Eind 2022 liep Toby Kiers (1976), hoogleraar evolutie aan de Vrije Universiteit Amsterdam, in stijfbevroren kleren over een eilandje midden in de Stille Oceaan, onderdeel van het atol Palmyra. Een plek die zo afgelegen is dat er slechts eens in de drie weken een vliegtuig landt.

Het atol ligt vlak bij de evenaar, de gemiddelde temperatuur komt er jaarrond niet onder de 27 graden Celsius. Het was dan ook niet de buitenlucht die de kleren van Kiers had bevroren: ze kwamen rechtstreeks uit de vriezer. „De eilandengroep is zó kwetsbaar en afgelegen dat er extra strenge biosecurity-maatregelen worden toegepast. Alles moet ontsmet en ijskoud worden bewaard, zodat organismen van buiten het atol geen voet aan de grond krijgen.” Vanwege die strenge regels zijn er maar weinig wetenschappers welkom; Kiers was er op uitnodiging van de Nature Conservancy, een Amerikaanse natuurbeschermingsorganisatie.
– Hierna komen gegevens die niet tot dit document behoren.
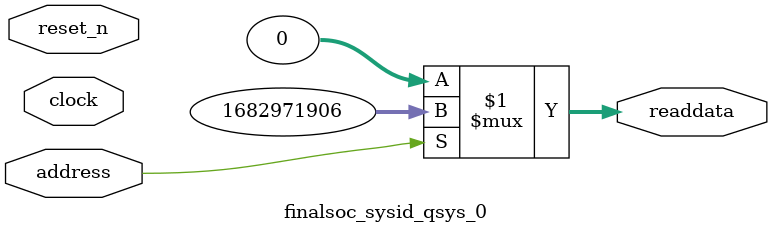
<source format=v>



// synthesis translate_off
`timescale 1ns / 1ps
// synthesis translate_on

// turn off superfluous verilog processor warnings 
// altera message_level Level1 
// altera message_off 10034 10035 10036 10037 10230 10240 10030 

module finalsoc_sysid_qsys_0 (
               // inputs:
                address,
                clock,
                reset_n,

               // outputs:
                readdata
             )
;

  output  [ 31: 0] readdata;
  input            address;
  input            clock;
  input            reset_n;

  wire    [ 31: 0] readdata;
  //control_slave, which is an e_avalon_slave
  assign readdata = address ? 1682971906 : 0;

endmodule



</source>
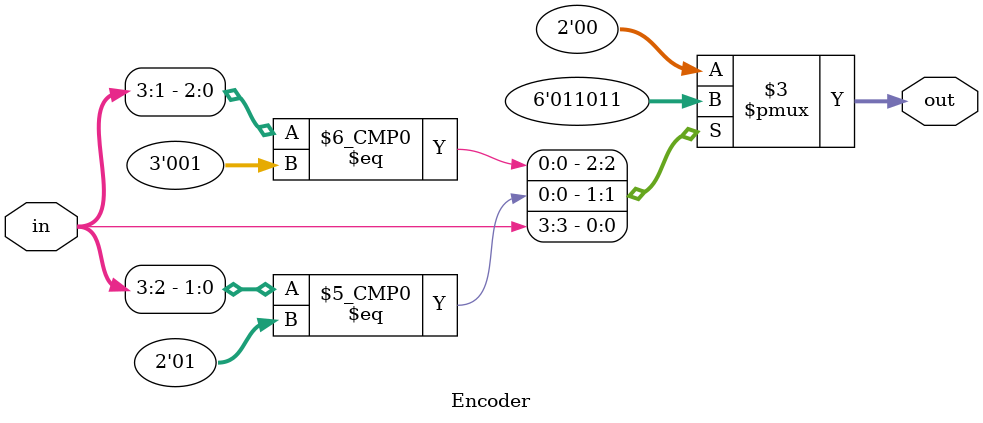
<source format=v>
module Encoder(out,in);
input [3:0]in;
output reg [1:0]out;

always @ (in)

begin 
  casex(in)
     4'b0001:out=2'b00;
     4'b001x:out=2'b01;
     4'b01xx:out=2'b10;
     4'b1xxx:out=2'b11;
     default:out=2'b00;
   endcase
  end
endmodule 
</source>
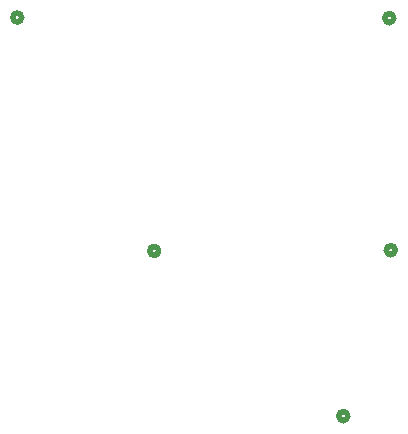
<source format=gbr>
%TF.GenerationSoftware,KiCad,Pcbnew,9.0.3*%
%TF.CreationDate,2025-08-25T22:17:15-05:00*%
%TF.ProjectId,Moco-IOBreakoutPCB,4d6f636f-2d49-44f4-9272-65616b6f7574,rev?*%
%TF.SameCoordinates,Original*%
%TF.FileFunction,Legend,Top*%
%TF.FilePolarity,Positive*%
%FSLAX46Y46*%
G04 Gerber Fmt 4.6, Leading zero omitted, Abs format (unit mm)*
G04 Created by KiCad (PCBNEW 9.0.3) date 2025-08-25 22:17:15*
%MOMM*%
%LPD*%
G01*
G04 APERTURE LIST*
%ADD10C,0.508000*%
%ADD11C,3.200000*%
%ADD12C,1.574800*%
G04 APERTURE END LIST*
D10*
%TO.C,J3*%
X172916699Y-77650000D02*
G75*
G02*
X172154699Y-77650000I-381000J0D01*
G01*
X172154699Y-77650000D02*
G75*
G02*
X172916699Y-77650000I381000J0D01*
G01*
%TO.C,J2*%
X168896097Y-91699999D02*
G75*
G02*
X168134097Y-91699999I-381000J0D01*
G01*
X168134097Y-91699999D02*
G75*
G02*
X168896097Y-91699999I381000J0D01*
G01*
%TO.C,J1*%
X172786103Y-58000000D02*
G75*
G02*
X172024103Y-58000000I-381000J0D01*
G01*
X172024103Y-58000000D02*
G75*
G02*
X172786103Y-58000000I381000J0D01*
G01*
%TO.C,J4*%
X152881700Y-77709999D02*
G75*
G02*
X152119700Y-77709999I-381000J0D01*
G01*
X152119700Y-77709999D02*
G75*
G02*
X152881700Y-77709999I381000J0D01*
G01*
%TO.C,J5*%
X141291701Y-57949999D02*
G75*
G02*
X140529701Y-57949999I-381000J0D01*
G01*
X140529701Y-57949999D02*
G75*
G02*
X141291701Y-57949999I381000J0D01*
G01*
%TD*%
%LPC*%
D11*
%TO.C,REF\u002A\u002A*%
X177500000Y-58000000D03*
%TD*%
%TO.C,REF\u002A\u002A*%
X117000000Y-58000000D03*
%TD*%
D12*
%TO.C,J3*%
X166124998Y-77650000D03*
X163124999Y-77650000D03*
X160125000Y-77650000D03*
X166124998Y-74650001D03*
X163124999Y-74650001D03*
X160125000Y-74650001D03*
%TD*%
%TO.C,J2*%
X162109994Y-91699999D03*
X159109995Y-91699999D03*
X156109996Y-91699999D03*
X153109997Y-91699999D03*
X150109998Y-91699999D03*
X147109999Y-91699999D03*
X144110000Y-91699999D03*
X162109994Y-88700000D03*
X159109995Y-88700000D03*
X156109996Y-88700000D03*
X153109997Y-88700000D03*
X150109998Y-88700000D03*
X147109999Y-88700000D03*
X144110000Y-88700000D03*
%TD*%
%TO.C,J1*%
X166000000Y-58000000D03*
X163000001Y-58000000D03*
X160000002Y-58000000D03*
X157000003Y-58000000D03*
X154000004Y-58000000D03*
X151000005Y-58000000D03*
X148000006Y-58000000D03*
X166000000Y-55000001D03*
X163000001Y-55000001D03*
X160000002Y-55000001D03*
X157000003Y-55000001D03*
X154000004Y-55000001D03*
X151000005Y-55000001D03*
X148000006Y-55000001D03*
%TD*%
%TO.C,J4*%
X146089999Y-77709999D03*
X143090000Y-77709999D03*
X140090001Y-77709999D03*
X146089999Y-74710000D03*
X143090000Y-74710000D03*
X140090001Y-74710000D03*
%TD*%
%TO.C,J5*%
X134500000Y-57949999D03*
X131500001Y-57949999D03*
X128500002Y-57949999D03*
X134500000Y-54950000D03*
X131500001Y-54950000D03*
X128500002Y-54950000D03*
%TD*%
%LPD*%
M02*

</source>
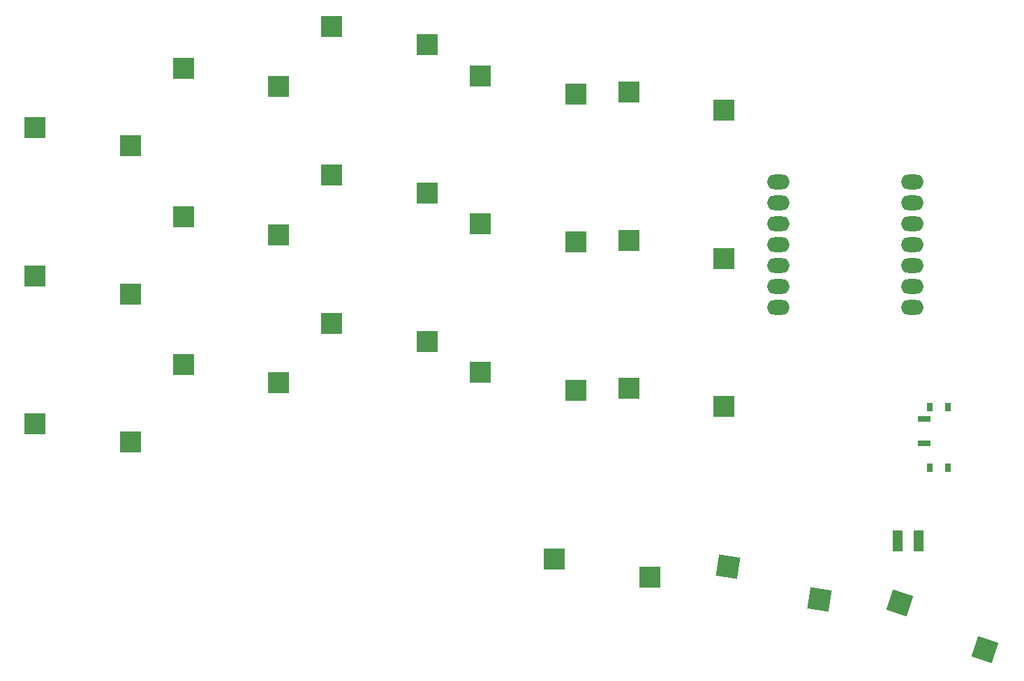
<source format=gbr>
%TF.GenerationSoftware,KiCad,Pcbnew,9.0.4*%
%TF.CreationDate,2025-09-04T10:39:47+02:00*%
%TF.ProjectId,avocado_v3,61766f63-6164-46f5-9f76-332e6b696361,0.0.3*%
%TF.SameCoordinates,Original*%
%TF.FileFunction,Paste,Bot*%
%TF.FilePolarity,Positive*%
%FSLAX46Y46*%
G04 Gerber Fmt 4.6, Leading zero omitted, Abs format (unit mm)*
G04 Created by KiCad (PCBNEW 9.0.4) date 2025-09-04 10:39:47*
%MOMM*%
%LPD*%
G01*
G04 APERTURE LIST*
G04 Aperture macros list*
%AMRotRect*
0 Rectangle, with rotation*
0 The origin of the aperture is its center*
0 $1 length*
0 $2 width*
0 $3 Rotation angle, in degrees counterclockwise*
0 Add horizontal line*
21,1,$1,$2,0,0,$3*%
G04 Aperture macros list end*
%ADD10O,2.750000X1.800000*%
%ADD11R,2.600000X2.600000*%
%ADD12RotRect,2.600000X2.600000X351.000000*%
%ADD13RotRect,2.600000X2.600000X342.000000*%
%ADD14R,1.250000X2.500000*%
%ADD15R,0.800000X1.000000*%
%ADD16R,1.500000X0.700000*%
G04 APERTURE END LIST*
D10*
%TO.C,MCU1*%
X113780040Y-38750000D03*
X113780040Y-41290000D03*
X113780040Y-43830000D03*
X113780040Y-46370000D03*
X113780040Y-48910000D03*
X113780040Y-51450000D03*
X113780040Y-53990000D03*
X129969960Y-53990000D03*
X129969960Y-51450000D03*
X129969960Y-48910000D03*
X129969960Y-46370000D03*
X129969960Y-43830000D03*
X129969960Y-41290000D03*
X129969960Y-38750000D03*
%TD*%
D11*
%TO.C,S9*%
X59600000Y-19900000D03*
X71150000Y-22100000D03*
%TD*%
%TO.C,S5*%
X41600000Y-42940000D03*
X53150000Y-45140000D03*
%TD*%
%TO.C,S16*%
X86600000Y-84520000D03*
X98150000Y-86720000D03*
%TD*%
D12*
%TO.C,S17*%
X107682674Y-85522084D03*
X118746318Y-89501816D03*
%TD*%
D13*
%TO.C,S18*%
X128473162Y-89897784D03*
X138778027Y-95559255D03*
%TD*%
D11*
%TO.C,S11*%
X77600000Y-43840000D03*
X89150000Y-46040000D03*
%TD*%
%TO.C,S10*%
X77600000Y-61840000D03*
X89150000Y-64040000D03*
%TD*%
%TO.C,S4*%
X41600000Y-60940000D03*
X53150000Y-63140000D03*
%TD*%
%TO.C,S8*%
X59600000Y-37900000D03*
X71150000Y-40100000D03*
%TD*%
%TO.C,S1*%
X23600000Y-68140000D03*
X35150000Y-70340000D03*
%TD*%
D14*
%TO.C,PAD1*%
X128225000Y-82370000D03*
X130725000Y-82370000D03*
%TD*%
D11*
%TO.C,S3*%
X23600000Y-32140000D03*
X35150000Y-34340000D03*
%TD*%
%TO.C,S12*%
X77600000Y-25840000D03*
X89150000Y-28040000D03*
%TD*%
%TO.C,S13*%
X95600000Y-63820000D03*
X107150000Y-66020000D03*
%TD*%
%TO.C,S15*%
X95600000Y-27820000D03*
X107150000Y-30020000D03*
%TD*%
%TO.C,S7*%
X59600000Y-55900000D03*
X71150000Y-58100000D03*
%TD*%
%TO.C,S6*%
X41600000Y-24940000D03*
X53150000Y-27140000D03*
%TD*%
%TO.C,S2*%
X23600000Y-50140000D03*
X35150000Y-52340000D03*
%TD*%
%TO.C,S14*%
X95600000Y-45820000D03*
X107150000Y-48020000D03*
%TD*%
D15*
%TO.C,T1*%
X132095000Y-73420000D03*
X134305000Y-73420000D03*
X132095000Y-66120000D03*
X134305000Y-66120000D03*
D16*
X131445000Y-67520000D03*
X131445000Y-70520000D03*
%TD*%
M02*

</source>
Niet te veel omhoog kijken, anders kan er een bloedzuiger op je oog landen

Het Palmyra Atoll bestaat uit tientallen eilanden met een bijzondere mix van koraalbrokstukken, veen en tropisch regenwoud. „Als je onder de bomen doorloopt krijg je te horen dat je niet te veel omhoog moet kijken, anders kan er een bloedzuiger op je oog landen.”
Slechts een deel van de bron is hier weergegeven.